## [Instruction]
Reproduce the stretch of lines from the one containing "family: Dennstaedtiaceae" through the one containing "scientific name: Echinochloa crus-galli", keeping both of those lines.

Dataset records:
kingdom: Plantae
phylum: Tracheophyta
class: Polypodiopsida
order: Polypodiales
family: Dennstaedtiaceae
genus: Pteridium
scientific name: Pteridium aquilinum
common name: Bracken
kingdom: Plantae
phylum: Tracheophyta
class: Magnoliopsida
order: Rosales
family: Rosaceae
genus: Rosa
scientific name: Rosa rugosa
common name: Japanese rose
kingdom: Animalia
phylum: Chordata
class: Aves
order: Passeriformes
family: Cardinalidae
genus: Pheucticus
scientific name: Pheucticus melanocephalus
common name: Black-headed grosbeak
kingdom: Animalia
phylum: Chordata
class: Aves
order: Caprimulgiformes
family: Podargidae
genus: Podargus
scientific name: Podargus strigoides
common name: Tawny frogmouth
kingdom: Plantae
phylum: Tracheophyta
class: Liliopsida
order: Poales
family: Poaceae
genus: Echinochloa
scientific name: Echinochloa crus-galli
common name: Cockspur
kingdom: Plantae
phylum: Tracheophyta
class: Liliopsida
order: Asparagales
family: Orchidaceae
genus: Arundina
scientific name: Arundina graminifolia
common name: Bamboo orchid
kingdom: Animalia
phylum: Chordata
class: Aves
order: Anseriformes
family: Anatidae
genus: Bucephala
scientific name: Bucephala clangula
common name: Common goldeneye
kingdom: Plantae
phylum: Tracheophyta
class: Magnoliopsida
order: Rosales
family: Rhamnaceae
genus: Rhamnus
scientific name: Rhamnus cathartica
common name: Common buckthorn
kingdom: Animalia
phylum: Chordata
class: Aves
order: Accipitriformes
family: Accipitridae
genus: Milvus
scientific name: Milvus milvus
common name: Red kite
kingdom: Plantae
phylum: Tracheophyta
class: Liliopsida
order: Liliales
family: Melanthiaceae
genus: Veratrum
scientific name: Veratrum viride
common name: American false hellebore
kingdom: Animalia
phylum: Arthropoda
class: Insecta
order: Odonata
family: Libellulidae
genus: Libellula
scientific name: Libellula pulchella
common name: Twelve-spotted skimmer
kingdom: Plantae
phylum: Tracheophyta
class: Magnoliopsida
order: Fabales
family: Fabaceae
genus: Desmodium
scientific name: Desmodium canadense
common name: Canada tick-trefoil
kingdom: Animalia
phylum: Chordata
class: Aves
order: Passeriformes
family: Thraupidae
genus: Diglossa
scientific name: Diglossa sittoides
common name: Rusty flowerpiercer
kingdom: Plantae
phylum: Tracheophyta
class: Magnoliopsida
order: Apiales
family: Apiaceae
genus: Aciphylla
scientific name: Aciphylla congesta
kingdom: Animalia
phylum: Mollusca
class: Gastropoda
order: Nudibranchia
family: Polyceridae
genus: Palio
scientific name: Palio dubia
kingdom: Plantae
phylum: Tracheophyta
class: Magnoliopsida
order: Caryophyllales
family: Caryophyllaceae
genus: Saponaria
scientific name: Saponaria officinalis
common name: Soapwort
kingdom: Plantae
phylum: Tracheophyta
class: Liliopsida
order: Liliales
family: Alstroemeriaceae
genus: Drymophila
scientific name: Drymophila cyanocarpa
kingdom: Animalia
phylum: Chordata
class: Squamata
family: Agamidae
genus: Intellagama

## [Output]
family: Dennstaedtiaceae
genus: Pteridium
scientific name: Pteridium aquilinum
common name: Bracken
kingdom: Plantae
phylum: Tracheophyta
class: Magnoliopsida
order: Rosales
family: Rosaceae
genus: Rosa
scientific name: Rosa rugosa
common name: Japanese rose
kingdom: Animalia
phylum: Chordata
class: Aves
order: Passeriformes
family: Cardinalidae
genus: Pheucticus
scientific name: Pheucticus melanocephalus
common name: Black-headed grosbeak
kingdom: Animalia
phylum: Chordata
class: Aves
order: Caprimulgiformes
family: Podargidae
genus: Podargus
scientific name: Podargus strigoides
common name: Tawny frogmouth
kingdom: Plantae
phylum: Tracheophyta
class: Liliopsida
order: Poales
family: Poaceae
genus: Echinochloa
scientific name: Echinochloa crus-galli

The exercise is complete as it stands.